The Council of the European Union says open competition must be a cornerstone of sport on the continent, appearing to strike a blow to any hope of Super League plans being resurrected.
UEFA welcomed the Council’s approval of a resolution on the key features of a European sports model, describing it as a rejection of “closed competitions” like the Super League.
The key features of a European sports model should include a pyramidal structure, one federation per sport, solidarity with lower-tier levels in addition to the promotion of open competition, the Council said.
“This resolution comes against the backdrop of increasing commercialisation of professional sport, which is making sport increasingly profit-oriented,” a Council statement said.
“Although this contributes to the creation of financial resources for a greater number of athletes, it is not without risk for the values of sport.
“The resolution considers that sport should be based on values such as good governance, safety, integrity, solidarity and the health and safety of athletes.”
The Super League was launched with 12 founder members – including the Premier League’s ‘Big Six’ – in April but had collapsed within 72 hours amid fan outrage and opposition from FIFA, UEFA and even the British Government.

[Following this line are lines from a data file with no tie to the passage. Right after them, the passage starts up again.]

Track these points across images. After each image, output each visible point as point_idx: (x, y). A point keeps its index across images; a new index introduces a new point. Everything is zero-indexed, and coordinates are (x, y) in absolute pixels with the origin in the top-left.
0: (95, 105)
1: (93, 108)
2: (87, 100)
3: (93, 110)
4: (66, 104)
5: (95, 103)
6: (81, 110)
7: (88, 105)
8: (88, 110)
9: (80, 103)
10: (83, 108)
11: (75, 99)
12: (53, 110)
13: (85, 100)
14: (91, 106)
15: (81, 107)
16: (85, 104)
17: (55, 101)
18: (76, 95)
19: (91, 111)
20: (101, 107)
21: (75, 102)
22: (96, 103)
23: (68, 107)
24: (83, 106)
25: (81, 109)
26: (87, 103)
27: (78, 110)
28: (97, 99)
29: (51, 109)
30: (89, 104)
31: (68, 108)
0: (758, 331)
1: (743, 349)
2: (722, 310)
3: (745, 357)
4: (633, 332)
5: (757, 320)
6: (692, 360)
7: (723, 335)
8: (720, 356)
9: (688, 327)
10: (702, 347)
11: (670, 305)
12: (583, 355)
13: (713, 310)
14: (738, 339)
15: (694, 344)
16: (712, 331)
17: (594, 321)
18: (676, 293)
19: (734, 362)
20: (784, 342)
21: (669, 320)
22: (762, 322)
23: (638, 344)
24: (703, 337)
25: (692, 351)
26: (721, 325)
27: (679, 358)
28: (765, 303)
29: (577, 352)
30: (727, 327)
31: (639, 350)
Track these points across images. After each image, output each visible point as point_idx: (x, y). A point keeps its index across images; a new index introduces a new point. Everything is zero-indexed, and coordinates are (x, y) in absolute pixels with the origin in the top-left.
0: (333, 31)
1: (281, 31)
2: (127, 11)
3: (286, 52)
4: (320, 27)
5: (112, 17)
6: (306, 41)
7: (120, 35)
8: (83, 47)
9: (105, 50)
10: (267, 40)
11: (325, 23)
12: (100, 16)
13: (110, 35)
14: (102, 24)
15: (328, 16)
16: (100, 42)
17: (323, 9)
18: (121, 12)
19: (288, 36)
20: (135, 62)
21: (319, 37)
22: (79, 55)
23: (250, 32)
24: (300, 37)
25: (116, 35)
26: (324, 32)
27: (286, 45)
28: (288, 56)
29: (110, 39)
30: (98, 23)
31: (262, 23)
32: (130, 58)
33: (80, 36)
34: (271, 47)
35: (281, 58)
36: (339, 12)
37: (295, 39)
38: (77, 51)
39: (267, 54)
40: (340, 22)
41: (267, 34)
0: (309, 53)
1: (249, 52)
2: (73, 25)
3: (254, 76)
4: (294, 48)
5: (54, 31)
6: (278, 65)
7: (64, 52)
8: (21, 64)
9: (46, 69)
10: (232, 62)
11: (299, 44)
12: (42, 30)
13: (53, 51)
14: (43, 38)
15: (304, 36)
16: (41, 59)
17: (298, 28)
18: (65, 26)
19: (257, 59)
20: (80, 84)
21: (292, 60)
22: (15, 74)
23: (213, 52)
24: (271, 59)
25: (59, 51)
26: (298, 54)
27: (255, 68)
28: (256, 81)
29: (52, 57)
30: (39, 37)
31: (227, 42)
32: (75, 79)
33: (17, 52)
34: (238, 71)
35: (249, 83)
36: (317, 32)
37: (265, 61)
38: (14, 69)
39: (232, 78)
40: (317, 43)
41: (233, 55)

One of the major criticisms was the closed nature of the competition – 15 founder members would be protected from relegation and joined by five extra clubs per season.
The clubs who still support the concept of the Super League – Barcelona, Juventus and Real Madrid – are involved in a legal battle with UEFA.
They succeeded in securing an injunction from a Madrid court preventing UEFA from sanctioning the clubs involved.
The same court has asked the European Court of Justice to establish whether UEFA and FIFA breached EU competition law in blocking the creation of the league, and trying to sanction its members.
In reaction to the Council resolution, UEFA president Aleksander Ceferin said: “This is a landmark statement of intent from the EU member states; there can be no doubt left that Europe and European sport will succeed in protecting and promoting our European Sport Model.
“We now have a long-term plan of action at the European level to defend a values-driven, socially embedded, and open vision of European sport.
“With this backing for our model, European football will continue to be the leading example of this.”
Sources close to the Super League remain confident of succeeding in the action against UEFA and say plans are being worked on for a new competition with open promotion and relegation, and based on performance in domestic leagues.